Continue around the raised bank to enter the enclosure of the Bishop’s Hall, most likely an area kept private, away from the public and garrison. Circle Old Sarum’s northern edge to skim the foundations of the Cathedral, lying low in the outer bailey, and past the ruins of the Watch Tower, to arrive at the western entrance.

The site of the Bishop’s Hall
Site of Bishops Hall in 1900
Remains of the Watch Tower
The Cathedral ruins under the earthworks of the motte

Drop down onto the track to leave Old Sarum behind. Cut through the rampart, over the deep ditch and turn left. Take the next right, through a gate and drop down the hill into the hedge below. Turn right following the channelled path to the next junction and turn left. Skim past the gas station and continue straight on into Stratford-sub-Castle. The village takes its name simply from being placed under the shadow of Old Sarum. It follows the valley road along the banks of the River Avon, with a number of ancient crossings that could have provided its second part of its name.

The western entrance cutting through the rampart
The western ditch and rampart
Gate leaving Old Sarum
Following the path along the bottom of Old Sarum
Old junction of tracks
The old route to Stratford-sub-Castle
The gas station

On reaching the road turn right to pass the 16th century Marwarden Court. It was leased by Thomas Pitt (1653-1726) in 1690 who carried out a number of alterations. It stayed within the family for a number of generations with his grandson William Pitt the Elder (1708-1778) growing up here, later to become the Prime Minister of Great Britain.

Marwarden Court
Plaque honouring William Pitt the Elder – Prime Minister of Great Britain

Keep to the right to merge onto a footpath into the Church of St Lawrence. The church dates back to the 13th century and is probably constructed from stones from either the demolished cathedral or castle. In 1711 the 13th century west tower was rebuilt by Thomas Pitt with little alterations occurring since.

The entrance to the Church of St Lawrence
The Church of St Lawrence
St Lawrence’s Church

Curve around the church tower to the northern side of the graveyard. Leave through the gate and turn right to the merge onto a footpath over a stile. Enter the field and keep the hedge on the left up to a kissing gate. Exit onto the road, cross over onto the pavement and turn right. Pass the brick wall of the 18th century Deans Farmhouse, hiding its gardens, and turn left with the bend to reach the river. Cross over the mill leat of the River Avon using Stratford Bridge. An older ford, possibly used by the Roman road to Bath and the Mendip Hills, is thought to be just to the north of the bridge.

Deans Farmhouse
The Sluice Gates on the river leat
Crossing the leat
The bridge from the northern banks

Continue along the road, with the River Avon on the right and the water meadows on the left to cross Avon Bridge, embellished with a plaque celebrating its widening. The name Avon is derived from an ancient Celtic word ‘Afon’ which simply means ‘river; explaining why it is attributed to four other rivers in the south west of the country. Its source lies to the north of Salisbury Plain before meandering through Amesbury, past Stonehenge and into Salisbury before traveling south to Christchurch Harbour. Construction of a navigable river from Christchurch to Salisbury was authorised in 1664. Work began in 1675 and the route was completed in 1684, but it fell out of use around 1715. Today the river is reported to have more species of fish than any other British river.

TASKS AND EXERCISES:
1. According to the route description, who grew up at Marwarden Court and later became Prime Minister of Great Britain?
2. Duplicate the route description between "The entrance to" and "of the bridge.", inclusive.
3. Summarize the route description in two sentences.

SOURCE DATA:

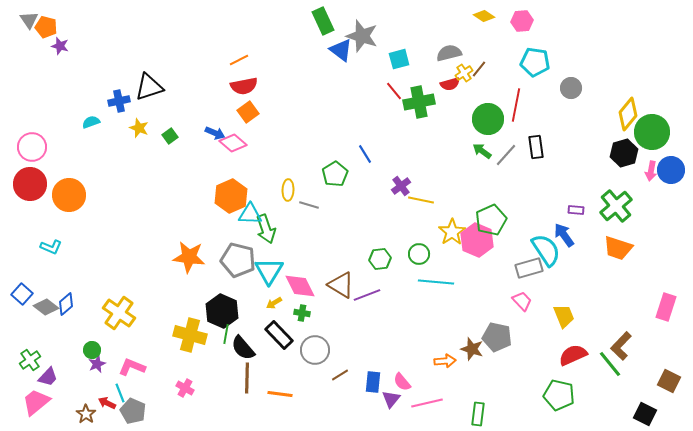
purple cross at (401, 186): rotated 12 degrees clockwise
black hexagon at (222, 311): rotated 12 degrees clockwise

SOLUTIONS IN ORDER:
1. William Pitt the Elder (1708-1778), grandson of Thomas Pitt.

2.
The entrance to the Church of St Lawrence
The Church of St Lawrence
St Lawrence’s Church

Curve around the church tower to the northern side of the graveyard. Leave through the gate and turn right to the merge onto a footpath over a stile. Enter the field and keep the hedge on the left up to a kissing gate. Exit onto the road, cross over onto the pavement and turn right. Pass the brick wall of the 18th century Deans Farmhouse, hiding its gardens, and turn left with the bend to reach the river. Cross over the mill leat of the River Avon using Stratford Bridge. An older ford, possibly used by the Roman road to Bath and the Mendip Hills, is thought to be just to the north of the bridge.

3. The route leaves Old Sarum past the Bishop's Hall, the Cathedral foundations and the Watch Tower, then descends into Stratford-sub-Castle, passing Marwarden Court, where William Pitt the Elder grew up, and the 13th-century Church of St Lawrence. It goes on to cross the mill leat on Stratford Bridge and the River Avon on Avon Bridge, noting the Celtic origin of the river's name, its course, and the navigation from Christchurch to Salisbury that was completed in 1684 and fell out of use around 1715.